You do need to follow the reduce expenses or increase income budget rule. I started doing surveys to get Amazon GC to offset gift purchases. I made 2x dinner for multiple nights to have freezer assets to avoid take out. I would sit down with my husband and produce a wants and a needs list for home repairs. Then establish a budget for each project. Right now I would not sell the bubble seems to have burst.
And I want to be careful with this one (and I assure you I once sat down and asked the same question,) you are spending 999 between eating out and groceries. Do you think there is room to reduce? Can you reduce waste in this area? Can you batch cook? When I had my son (2nd baby) I was told by a lady at my church that the only 2 things I had to promise was food and clean clothes. She never said what kind of food.
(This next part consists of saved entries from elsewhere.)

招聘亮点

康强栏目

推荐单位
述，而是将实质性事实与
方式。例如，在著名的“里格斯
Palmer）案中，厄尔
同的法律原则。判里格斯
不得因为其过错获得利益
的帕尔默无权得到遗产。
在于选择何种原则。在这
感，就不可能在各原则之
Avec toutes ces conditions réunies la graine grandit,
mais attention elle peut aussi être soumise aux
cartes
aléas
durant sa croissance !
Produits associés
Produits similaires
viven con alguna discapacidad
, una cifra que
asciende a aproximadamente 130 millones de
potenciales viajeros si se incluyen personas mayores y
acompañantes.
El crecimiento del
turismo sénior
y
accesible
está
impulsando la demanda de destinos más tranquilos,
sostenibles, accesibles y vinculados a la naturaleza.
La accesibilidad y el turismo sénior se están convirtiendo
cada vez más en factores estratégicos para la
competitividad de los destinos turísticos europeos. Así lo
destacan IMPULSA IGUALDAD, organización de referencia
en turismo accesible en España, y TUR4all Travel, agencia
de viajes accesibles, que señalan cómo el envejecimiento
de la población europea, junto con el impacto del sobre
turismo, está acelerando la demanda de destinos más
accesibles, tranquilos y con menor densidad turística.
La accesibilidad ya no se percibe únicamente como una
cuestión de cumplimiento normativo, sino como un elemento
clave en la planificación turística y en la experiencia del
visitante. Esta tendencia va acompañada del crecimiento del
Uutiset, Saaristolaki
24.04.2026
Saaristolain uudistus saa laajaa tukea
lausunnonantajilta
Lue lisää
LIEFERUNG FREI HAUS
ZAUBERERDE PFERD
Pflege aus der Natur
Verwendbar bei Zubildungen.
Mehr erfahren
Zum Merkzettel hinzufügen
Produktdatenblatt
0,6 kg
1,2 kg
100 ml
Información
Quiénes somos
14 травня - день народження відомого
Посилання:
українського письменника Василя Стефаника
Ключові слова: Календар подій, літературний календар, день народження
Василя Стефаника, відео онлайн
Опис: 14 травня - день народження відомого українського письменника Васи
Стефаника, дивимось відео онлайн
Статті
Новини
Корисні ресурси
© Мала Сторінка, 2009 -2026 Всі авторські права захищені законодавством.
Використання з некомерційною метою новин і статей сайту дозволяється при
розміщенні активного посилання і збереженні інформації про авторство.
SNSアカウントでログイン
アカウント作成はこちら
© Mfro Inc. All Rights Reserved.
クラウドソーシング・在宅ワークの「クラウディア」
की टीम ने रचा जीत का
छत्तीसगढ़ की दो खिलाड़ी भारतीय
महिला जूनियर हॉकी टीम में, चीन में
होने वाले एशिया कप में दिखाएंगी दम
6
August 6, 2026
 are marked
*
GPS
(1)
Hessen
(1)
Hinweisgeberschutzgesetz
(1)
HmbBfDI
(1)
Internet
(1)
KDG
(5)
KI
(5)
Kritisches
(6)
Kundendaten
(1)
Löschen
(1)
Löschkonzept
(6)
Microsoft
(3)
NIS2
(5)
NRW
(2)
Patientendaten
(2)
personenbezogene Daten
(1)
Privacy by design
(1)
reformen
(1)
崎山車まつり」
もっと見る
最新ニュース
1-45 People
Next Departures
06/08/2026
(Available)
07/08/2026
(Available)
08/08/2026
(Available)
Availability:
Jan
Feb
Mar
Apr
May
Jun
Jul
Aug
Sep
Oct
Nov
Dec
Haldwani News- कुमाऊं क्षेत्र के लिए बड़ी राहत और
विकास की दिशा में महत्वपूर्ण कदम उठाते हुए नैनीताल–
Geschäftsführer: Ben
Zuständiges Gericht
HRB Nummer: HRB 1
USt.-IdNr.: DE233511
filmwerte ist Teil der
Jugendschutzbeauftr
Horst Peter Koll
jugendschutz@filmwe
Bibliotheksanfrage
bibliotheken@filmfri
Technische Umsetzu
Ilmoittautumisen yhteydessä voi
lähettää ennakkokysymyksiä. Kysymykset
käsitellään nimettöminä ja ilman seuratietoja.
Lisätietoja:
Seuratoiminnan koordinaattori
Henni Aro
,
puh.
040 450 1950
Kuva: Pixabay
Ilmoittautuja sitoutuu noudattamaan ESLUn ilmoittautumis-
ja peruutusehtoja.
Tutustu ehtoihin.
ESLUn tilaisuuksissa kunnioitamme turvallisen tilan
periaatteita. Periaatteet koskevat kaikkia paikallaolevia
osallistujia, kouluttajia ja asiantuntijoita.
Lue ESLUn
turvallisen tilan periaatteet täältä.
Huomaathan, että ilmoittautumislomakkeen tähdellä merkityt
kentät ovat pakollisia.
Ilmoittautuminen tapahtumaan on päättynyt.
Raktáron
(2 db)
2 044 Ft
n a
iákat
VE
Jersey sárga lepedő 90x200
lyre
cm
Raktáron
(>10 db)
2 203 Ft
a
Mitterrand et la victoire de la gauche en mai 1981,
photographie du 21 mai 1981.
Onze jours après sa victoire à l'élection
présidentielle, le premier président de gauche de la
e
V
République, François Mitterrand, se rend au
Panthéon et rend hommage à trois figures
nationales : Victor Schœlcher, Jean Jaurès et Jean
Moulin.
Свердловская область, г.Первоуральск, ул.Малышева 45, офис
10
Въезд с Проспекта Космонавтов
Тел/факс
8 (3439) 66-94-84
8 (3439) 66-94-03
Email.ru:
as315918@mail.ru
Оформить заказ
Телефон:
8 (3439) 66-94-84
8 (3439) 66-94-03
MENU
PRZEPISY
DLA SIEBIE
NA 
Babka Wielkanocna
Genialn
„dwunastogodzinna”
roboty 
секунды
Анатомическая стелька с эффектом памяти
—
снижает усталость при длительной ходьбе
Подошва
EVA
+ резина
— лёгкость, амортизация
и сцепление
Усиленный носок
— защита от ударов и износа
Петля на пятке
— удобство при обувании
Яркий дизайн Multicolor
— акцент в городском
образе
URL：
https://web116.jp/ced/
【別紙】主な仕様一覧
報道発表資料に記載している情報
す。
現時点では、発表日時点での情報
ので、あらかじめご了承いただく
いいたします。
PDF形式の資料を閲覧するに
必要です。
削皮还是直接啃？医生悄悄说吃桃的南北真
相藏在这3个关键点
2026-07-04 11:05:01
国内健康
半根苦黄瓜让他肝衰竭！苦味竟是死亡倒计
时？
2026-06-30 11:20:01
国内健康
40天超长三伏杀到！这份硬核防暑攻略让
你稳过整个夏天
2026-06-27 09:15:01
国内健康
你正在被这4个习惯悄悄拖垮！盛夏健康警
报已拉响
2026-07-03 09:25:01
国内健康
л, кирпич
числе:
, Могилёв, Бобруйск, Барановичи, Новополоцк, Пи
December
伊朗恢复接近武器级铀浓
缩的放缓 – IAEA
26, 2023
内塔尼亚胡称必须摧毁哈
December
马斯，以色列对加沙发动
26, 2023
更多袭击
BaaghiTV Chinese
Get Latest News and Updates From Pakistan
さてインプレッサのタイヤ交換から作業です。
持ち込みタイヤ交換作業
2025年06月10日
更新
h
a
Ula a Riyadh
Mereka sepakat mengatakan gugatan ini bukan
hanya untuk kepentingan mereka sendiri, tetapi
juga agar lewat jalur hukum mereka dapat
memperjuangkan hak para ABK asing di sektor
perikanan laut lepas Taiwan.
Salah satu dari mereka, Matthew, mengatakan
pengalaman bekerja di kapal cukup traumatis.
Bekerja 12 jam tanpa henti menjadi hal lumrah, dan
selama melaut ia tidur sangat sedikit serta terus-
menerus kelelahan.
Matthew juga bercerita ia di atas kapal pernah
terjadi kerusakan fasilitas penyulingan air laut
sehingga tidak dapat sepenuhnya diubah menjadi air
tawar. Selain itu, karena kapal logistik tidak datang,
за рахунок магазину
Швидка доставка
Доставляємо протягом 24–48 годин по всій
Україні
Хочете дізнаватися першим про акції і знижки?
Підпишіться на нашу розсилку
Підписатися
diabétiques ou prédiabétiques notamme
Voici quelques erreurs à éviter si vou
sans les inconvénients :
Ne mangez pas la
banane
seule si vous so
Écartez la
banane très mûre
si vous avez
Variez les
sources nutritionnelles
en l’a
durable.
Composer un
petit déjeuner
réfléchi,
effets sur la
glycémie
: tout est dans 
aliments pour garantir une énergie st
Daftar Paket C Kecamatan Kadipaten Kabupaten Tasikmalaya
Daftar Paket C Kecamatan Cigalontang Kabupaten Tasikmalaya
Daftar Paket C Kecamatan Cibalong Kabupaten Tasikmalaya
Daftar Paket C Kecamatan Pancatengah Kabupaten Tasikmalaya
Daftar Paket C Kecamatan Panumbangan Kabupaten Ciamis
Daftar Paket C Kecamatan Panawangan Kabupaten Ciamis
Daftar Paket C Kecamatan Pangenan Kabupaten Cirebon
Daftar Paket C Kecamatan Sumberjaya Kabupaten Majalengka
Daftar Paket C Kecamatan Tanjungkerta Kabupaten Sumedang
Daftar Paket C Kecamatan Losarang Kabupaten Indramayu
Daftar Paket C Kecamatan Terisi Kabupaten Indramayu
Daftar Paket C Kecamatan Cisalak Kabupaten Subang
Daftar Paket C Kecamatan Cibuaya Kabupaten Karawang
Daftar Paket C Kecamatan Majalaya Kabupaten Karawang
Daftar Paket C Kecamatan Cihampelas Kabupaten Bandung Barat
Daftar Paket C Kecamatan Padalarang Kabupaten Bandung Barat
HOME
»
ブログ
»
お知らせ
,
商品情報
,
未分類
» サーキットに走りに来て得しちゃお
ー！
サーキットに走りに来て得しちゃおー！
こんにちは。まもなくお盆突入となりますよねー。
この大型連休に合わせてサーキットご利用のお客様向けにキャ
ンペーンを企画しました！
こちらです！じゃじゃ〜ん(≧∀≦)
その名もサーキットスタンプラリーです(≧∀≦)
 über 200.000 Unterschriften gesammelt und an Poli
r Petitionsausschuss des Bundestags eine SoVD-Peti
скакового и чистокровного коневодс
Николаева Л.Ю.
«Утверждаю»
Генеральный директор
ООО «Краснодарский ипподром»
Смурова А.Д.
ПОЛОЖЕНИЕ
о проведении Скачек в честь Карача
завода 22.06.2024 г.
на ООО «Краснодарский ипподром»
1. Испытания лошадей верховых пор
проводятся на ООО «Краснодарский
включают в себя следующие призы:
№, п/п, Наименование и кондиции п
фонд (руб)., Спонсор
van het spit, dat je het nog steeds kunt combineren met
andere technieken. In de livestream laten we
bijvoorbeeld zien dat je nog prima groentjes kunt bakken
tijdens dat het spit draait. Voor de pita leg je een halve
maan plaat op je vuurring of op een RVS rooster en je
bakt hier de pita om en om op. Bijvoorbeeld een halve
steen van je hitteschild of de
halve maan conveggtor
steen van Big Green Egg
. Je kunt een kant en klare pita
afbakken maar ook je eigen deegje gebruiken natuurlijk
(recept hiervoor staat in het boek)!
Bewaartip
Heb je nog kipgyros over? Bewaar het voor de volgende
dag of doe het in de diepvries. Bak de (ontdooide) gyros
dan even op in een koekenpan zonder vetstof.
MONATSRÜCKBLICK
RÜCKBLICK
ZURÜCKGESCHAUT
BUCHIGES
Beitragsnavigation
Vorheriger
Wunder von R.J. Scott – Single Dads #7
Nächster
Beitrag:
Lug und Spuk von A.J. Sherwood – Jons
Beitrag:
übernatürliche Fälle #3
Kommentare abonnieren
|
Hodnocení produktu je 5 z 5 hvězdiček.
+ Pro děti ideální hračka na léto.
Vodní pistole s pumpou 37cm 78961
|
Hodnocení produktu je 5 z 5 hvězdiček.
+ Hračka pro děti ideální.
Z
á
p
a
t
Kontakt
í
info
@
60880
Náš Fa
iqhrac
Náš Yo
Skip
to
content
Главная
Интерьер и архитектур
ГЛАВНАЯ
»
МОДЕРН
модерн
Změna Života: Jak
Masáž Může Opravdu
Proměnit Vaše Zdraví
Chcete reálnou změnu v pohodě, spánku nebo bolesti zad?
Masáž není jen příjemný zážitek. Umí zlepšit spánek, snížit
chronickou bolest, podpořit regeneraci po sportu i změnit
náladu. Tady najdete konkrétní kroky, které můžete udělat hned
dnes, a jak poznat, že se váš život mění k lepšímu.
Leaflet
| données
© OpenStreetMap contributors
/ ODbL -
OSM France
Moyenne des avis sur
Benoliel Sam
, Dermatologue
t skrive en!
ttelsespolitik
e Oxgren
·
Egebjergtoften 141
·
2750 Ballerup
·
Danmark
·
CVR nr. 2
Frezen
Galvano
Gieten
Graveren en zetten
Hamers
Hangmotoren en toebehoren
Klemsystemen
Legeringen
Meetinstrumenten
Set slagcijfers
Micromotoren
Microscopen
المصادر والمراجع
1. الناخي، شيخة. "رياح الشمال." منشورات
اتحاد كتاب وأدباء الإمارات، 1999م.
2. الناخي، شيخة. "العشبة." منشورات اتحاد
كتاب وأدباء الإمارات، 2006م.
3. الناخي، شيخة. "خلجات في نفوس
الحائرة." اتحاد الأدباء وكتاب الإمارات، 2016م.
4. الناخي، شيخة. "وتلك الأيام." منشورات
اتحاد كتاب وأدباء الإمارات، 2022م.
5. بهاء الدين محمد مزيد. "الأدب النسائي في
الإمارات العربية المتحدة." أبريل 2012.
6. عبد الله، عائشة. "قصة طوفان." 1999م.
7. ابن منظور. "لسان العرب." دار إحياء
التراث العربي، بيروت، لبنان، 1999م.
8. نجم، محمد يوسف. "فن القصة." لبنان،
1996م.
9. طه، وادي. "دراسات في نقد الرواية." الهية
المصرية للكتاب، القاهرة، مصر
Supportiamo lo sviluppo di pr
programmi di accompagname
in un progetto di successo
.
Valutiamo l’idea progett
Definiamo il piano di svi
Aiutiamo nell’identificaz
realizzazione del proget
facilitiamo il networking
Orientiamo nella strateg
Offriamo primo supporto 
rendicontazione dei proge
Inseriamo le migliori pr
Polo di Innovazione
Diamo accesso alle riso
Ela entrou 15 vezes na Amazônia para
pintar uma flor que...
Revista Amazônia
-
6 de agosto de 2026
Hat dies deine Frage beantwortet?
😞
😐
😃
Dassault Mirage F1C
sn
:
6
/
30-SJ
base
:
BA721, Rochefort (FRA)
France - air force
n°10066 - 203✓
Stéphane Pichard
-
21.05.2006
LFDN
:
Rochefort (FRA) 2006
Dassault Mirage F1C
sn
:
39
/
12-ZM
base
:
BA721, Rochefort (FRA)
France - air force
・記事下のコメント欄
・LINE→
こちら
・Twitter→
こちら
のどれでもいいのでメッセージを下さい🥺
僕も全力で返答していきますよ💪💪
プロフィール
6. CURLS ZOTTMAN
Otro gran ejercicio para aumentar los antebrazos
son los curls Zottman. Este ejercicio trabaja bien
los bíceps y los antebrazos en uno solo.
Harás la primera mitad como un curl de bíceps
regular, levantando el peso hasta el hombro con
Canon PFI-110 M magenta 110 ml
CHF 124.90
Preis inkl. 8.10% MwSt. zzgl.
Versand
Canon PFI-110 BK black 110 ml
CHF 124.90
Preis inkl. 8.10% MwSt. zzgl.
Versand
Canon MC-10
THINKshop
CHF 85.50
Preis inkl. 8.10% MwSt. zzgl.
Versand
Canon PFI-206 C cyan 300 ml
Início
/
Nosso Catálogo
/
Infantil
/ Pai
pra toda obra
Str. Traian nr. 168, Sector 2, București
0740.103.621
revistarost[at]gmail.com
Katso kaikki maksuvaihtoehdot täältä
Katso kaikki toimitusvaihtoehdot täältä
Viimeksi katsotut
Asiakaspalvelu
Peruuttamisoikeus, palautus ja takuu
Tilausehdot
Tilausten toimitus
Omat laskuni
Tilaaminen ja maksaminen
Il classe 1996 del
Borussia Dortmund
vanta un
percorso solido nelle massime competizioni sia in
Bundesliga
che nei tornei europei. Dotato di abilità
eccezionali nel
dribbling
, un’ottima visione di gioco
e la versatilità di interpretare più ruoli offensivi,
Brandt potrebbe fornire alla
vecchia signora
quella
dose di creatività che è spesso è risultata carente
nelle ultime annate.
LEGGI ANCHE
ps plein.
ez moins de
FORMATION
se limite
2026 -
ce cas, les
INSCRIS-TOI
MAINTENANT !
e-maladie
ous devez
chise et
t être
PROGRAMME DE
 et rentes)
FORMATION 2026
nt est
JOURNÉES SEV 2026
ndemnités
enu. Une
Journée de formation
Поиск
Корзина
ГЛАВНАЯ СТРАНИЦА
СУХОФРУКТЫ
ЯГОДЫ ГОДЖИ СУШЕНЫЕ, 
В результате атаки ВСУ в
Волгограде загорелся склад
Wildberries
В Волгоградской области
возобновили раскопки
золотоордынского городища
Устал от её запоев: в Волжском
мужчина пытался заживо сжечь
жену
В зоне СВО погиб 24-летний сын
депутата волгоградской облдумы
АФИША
Most important. Give yourself a break. Do what you can not what you think you have to.
I noticed a little accounting or spreadsheet error unless I’m misunderstanding: Electric fixed cost appears to have gone from $85 per month to $0. (an additional $1020 a year on the proposed budget). 🙁
Apologies, I now see the typo about electricity already mentioned several times. Nothing like another dose of criticism, sigh.
Definitely in agreement with the general advice; take a deep breath and accept there’s a difference between “necessary” and “nice”. Cover “necessary” end to end, top to bottom, and then see what’s left over for “nice”. I have found that sometimes I need a focus that feels productive, and if I can swap out nice for necessary (example, instead of spending half an hour picking out the perfect $50 bath mat and then congratulating myself because I found a 15% coupon, I spend half an hour sewing a towel I already have into a bath mat. I still get the glow that comes from accomplishment, and the added bonus of not stealing success from another goal to get it.
And yes, to add, I do get it, with small kids, it’s not like you’ve got that 30 minute luxury of time all at once. I think that’s probably where a lot of people fall apart – I don’t have time for this and I can buy this $50 bathmat in 30 seconds, done. Which just shifts the question a little: Do I really need it NOW?
“Electric” was marked as a fixed cost, but allocated $0 in the budget analysis. It should remain as $85 in the budget analysis.